| Exercise |
Exactly the lines from the one containing "neck: (1261, 913)" to the last line of the records, inclusive, are to be transcribed; include no others.

+++ Supplied records

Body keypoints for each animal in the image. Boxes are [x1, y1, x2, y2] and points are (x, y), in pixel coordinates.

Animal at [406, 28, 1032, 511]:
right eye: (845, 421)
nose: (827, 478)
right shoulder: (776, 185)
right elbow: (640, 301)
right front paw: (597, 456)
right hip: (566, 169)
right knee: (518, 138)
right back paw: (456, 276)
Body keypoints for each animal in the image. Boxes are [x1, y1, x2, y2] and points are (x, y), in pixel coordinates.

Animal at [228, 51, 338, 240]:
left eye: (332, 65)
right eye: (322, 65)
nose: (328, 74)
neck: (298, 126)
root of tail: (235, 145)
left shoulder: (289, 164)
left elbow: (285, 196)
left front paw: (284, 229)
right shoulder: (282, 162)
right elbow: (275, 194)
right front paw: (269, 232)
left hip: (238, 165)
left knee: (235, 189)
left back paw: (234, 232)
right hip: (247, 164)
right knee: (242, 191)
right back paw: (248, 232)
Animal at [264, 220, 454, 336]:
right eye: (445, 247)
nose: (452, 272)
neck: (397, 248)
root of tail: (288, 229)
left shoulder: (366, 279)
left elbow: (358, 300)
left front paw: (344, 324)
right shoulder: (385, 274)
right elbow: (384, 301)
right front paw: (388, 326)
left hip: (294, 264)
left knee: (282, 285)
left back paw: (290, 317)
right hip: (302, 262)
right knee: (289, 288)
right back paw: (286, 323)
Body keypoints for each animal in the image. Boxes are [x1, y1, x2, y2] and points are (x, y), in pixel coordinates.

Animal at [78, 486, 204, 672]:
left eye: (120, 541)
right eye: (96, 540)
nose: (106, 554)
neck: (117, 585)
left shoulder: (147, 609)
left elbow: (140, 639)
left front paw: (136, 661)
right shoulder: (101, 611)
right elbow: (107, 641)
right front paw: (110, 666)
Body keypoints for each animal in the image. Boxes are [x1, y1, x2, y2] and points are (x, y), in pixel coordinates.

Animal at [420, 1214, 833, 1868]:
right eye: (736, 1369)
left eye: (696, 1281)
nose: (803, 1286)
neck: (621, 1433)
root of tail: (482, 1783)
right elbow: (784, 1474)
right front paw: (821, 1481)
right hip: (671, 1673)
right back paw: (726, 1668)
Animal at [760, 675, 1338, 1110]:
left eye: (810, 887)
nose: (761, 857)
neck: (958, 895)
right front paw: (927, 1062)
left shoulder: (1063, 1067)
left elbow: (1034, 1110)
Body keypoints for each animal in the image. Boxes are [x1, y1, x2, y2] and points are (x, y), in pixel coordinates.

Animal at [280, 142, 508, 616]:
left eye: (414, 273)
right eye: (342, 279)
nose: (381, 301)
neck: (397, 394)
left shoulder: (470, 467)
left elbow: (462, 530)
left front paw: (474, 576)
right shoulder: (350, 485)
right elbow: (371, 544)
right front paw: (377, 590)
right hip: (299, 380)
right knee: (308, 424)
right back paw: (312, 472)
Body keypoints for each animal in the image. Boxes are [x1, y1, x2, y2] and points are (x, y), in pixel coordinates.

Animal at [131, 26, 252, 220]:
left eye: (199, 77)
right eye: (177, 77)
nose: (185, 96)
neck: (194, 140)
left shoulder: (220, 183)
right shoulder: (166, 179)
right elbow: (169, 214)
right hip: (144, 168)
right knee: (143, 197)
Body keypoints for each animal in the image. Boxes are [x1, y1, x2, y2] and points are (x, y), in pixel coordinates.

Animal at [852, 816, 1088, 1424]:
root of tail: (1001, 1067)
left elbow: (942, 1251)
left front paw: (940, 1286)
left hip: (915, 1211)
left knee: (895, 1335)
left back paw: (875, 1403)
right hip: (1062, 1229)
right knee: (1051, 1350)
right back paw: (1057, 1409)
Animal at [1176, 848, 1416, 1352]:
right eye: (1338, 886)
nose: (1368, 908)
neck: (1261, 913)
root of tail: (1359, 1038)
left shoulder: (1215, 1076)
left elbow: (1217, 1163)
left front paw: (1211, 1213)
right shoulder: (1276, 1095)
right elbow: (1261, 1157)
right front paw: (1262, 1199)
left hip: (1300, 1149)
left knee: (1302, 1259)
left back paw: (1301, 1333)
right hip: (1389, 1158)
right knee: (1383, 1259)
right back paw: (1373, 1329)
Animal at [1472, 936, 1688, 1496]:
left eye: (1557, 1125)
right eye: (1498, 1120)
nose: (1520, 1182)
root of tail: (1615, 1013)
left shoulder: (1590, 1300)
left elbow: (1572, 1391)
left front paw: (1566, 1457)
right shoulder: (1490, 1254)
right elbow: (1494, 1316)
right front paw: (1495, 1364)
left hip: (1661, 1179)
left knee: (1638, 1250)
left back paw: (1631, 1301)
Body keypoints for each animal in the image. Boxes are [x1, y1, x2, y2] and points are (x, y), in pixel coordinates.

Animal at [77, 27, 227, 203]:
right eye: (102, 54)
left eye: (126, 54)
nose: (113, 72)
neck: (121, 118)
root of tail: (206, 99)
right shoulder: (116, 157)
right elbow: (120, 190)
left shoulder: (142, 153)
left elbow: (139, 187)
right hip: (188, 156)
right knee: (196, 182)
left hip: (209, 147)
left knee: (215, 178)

++++++

| Result of the task |
neck: (1261, 913)
root of tail: (1359, 1038)
left shoulder: (1215, 1076)
left elbow: (1217, 1163)
left front paw: (1211, 1213)
right shoulder: (1276, 1095)
right elbow: (1261, 1157)
right front paw: (1262, 1199)
left hip: (1300, 1149)
left knee: (1302, 1259)
left back paw: (1301, 1333)
right hip: (1389, 1158)
right knee: (1383, 1259)
right back paw: (1373, 1329)
Animal at [1472, 936, 1688, 1496]:
left eye: (1557, 1125)
right eye: (1498, 1120)
nose: (1520, 1182)
root of tail: (1615, 1013)
left shoulder: (1590, 1300)
left elbow: (1572, 1391)
left front paw: (1566, 1457)
right shoulder: (1490, 1254)
right elbow: (1494, 1316)
right front paw: (1495, 1364)
left hip: (1661, 1179)
left knee: (1638, 1250)
left back paw: (1631, 1301)
Body keypoints for each animal in the image. Boxes are [x1, y1, x2, y2] and points are (x, y), in pixel coordinates.

Animal at [77, 27, 227, 203]:
right eye: (102, 54)
left eye: (126, 54)
nose: (113, 72)
neck: (121, 118)
root of tail: (206, 99)
right shoulder: (116, 157)
right elbow: (120, 190)
left shoulder: (142, 153)
left elbow: (139, 187)
right hip: (188, 156)
right knee: (196, 182)
left hip: (209, 147)
left knee: (215, 178)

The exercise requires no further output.